Premier Matteo Renzi said his government has completed a "Copernican revolution" on Wednesday, when an enacting decree to its Jobs Act labour reform was approved at a cabinet meeting. The controversial Jobs Act was approved in parliament this month, although the bill delegated the government the job of filling in the details with enacting decrees.
    The bill passed despite in parliament staunch resistance from several opposition parties and a minority within Renzi's own centre-left Democratic Party (PD).
    "It (the reform) gives more protection to those who need it and more freedom to those who want to invest," Renzi told a news conference after a three-hour Christmas Eve cabinet meeting.
    The reform has also raised high-voltage protests from two of Italy's three big trade-union confederations, the CGIL and UIL, which staged a general strike against it and the government's 2015 budget law on December 12.

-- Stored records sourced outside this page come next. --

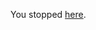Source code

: You stopped [here](https://doc.rust-lang.org/stable/book/ch02-00-guessing-game-tutorial.html#comparing-the-guess-to-the-secret-number).
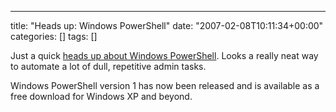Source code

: ---
title: "Heads up: Windows PowerShell"
date: "2007-02-08T10:11:34+00:00"
categories: []
tags: []

Just a quick <a href="http://www.microsoft.com/windowsserver2003/technologies/management/powershell/default.mspx">heads up about Windows PowerShell</a>. Looks a really neat way to automate a lot of dull, repetitive admin tasks.

Windows PowerShell version 1 has now been released and is available as a free download for Windows XP and beyond.
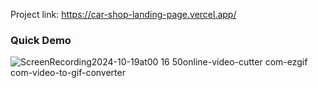 Project link: https://car-shop-landing-page.vercel.app/

### Quick Demo
![ScreenRecording2024-10-19at00 16 50online-video-cutter com-ezgif com-video-to-gif-converter](https://github.com/user-attachments/assets/01bb5aa7-95cb-4fdb-b760-e014af7a546a)
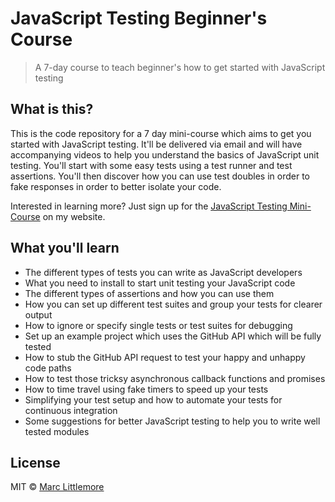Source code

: # JavaScript Testing Beginner's Course

> A 7-day course to teach beginner's how to get started with JavaScript testing

## What is this?

This is the code repository for a 7 day mini-course which aims to get you started with JavaScript testing. It'll be delivered via email and will have accompanying videos to help you understand the basics of JavaScript unit testing. You'll start with some easy tests using a test runner and test assertions. You'll then discover how you can use test doubles in order to fake responses in order to better isolate your code.

Interested in learning more? Just sign up for the [JavaScript Testing Mini-Course](https://www.marclittlemore.com/courses/javascript-testing-made-easy/?signup=github-mini-course) on my website.

## What you'll learn

* The different types of tests you can write as JavaScript developers
* What you need to install to start unit testing your JavaScript code
* The different types of assertions and how you can use them
* How you can set up different test suites and group your tests for clearer output
* How to ignore or specify single tests or test suites for debugging
* Set up an example project which uses the GitHub API which will be fully tested
* How to stub the GitHub API request to test your happy and unhappy code paths
* How to test those tricksy asynchronous callback functions and promises
* How to time travel using fake timers to speed up your tests
* Simplifying your test setup and how to automate your tests for continuous integration
* Some suggestions for better JavaScript testing to help you to write well tested modules

## License

MIT © [Marc Littlemore](https://www.marclittlemore.com)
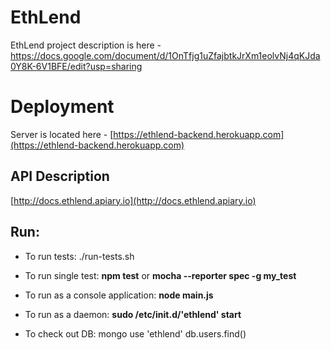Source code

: # EthLend
EthLend project description is here - https://docs.google.com/document/d/1OnTfjg1uZfajbtkJrXm1eolvNj4qKJda0Y8K-6V1BFE/edit?usp=sharing

# Deployment
Server is located here - [https://ethlend-backend.herokuapp.com](https://ethlend-backend.herokuapp.com)

## API Description
[http://docs.ethlend.apiary.io](http://docs.ethlend.apiary.io)

## Run:
* To run tests:
     ./run-tests.sh

* To run single test:
     **npm test**
     or
     **mocha \-\-reporter spec -g my_test**

* To run as a console application:
     **node main.js**

* To run as a daemon:
     **sudo /etc/init.d/'ethlend' start**

* To check out DB:
     mongo
     use 'ethlend'
     db.users.find()

<!-- initial -->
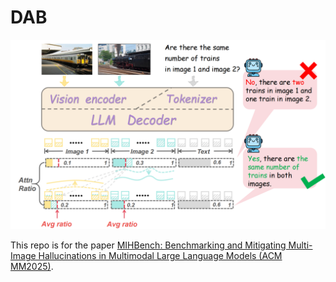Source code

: # DAB
<div align="center">
    <img src="assets/method.png" alt="method" width="550"/>
</div>

This repo is for the paper [MIHBench: Benchmarking and Mitigating Multi-Image Hallucinations in Multimodal Large Language Models (ACM MM2025)]().
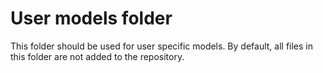 # User models folder

This folder should be used for user specific models.
By default, all files in this folder are not added to the repository.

    The enacting decree gives gradually rising levels of labour protection to people hired on open-ended permanent contracts.
    The aim is to replace a plethora of temporary and other low-paying, no-benefits contracts that have proliferated in Italy in recent years, meaning a regular full time job is increasingly hard to find.
    The main bone of contention with the union is the change Article 18 of the 1970 Workers Statute, which protects people from unfair dismissal, for newly hired workers.
    If a labour tribunal finds that a firm with over 15 employees did not have just cause to dismiss a worker, in most cases it will now be ordered to pay compensation rather than reinstate the staff member.
    The exception would be in cases of discrimination or dismissals made on the basis of groundless disciplinary complaints.
    Renzi said the labour law, a key part of his ambitious reform programme, will encourage firms to hire new staff and help combat unemployment, which has reached a record high of over 13% in recession-battered Italy.
    But CGIL and UIL say it will undermine a fundamental labour right by softening protections against unfair dismissal.
    The New Centre Right (NCD) party, a junior partner in Renzi's coalition government, on the other hand, says the reform does not go far enough in giving more freedom to firms to hire and fire.
    The NCD had reportedly been demanding that the enacting decree feature an opt-out for employers that would enable them to give large compensation in the case of unfair dismissal rather than have to rehire the sacked worker. But decree approved by cabinet did not include this opt-out, with Renzi saying the executive would have gone beyond the original remit given to it by parliament had it done so.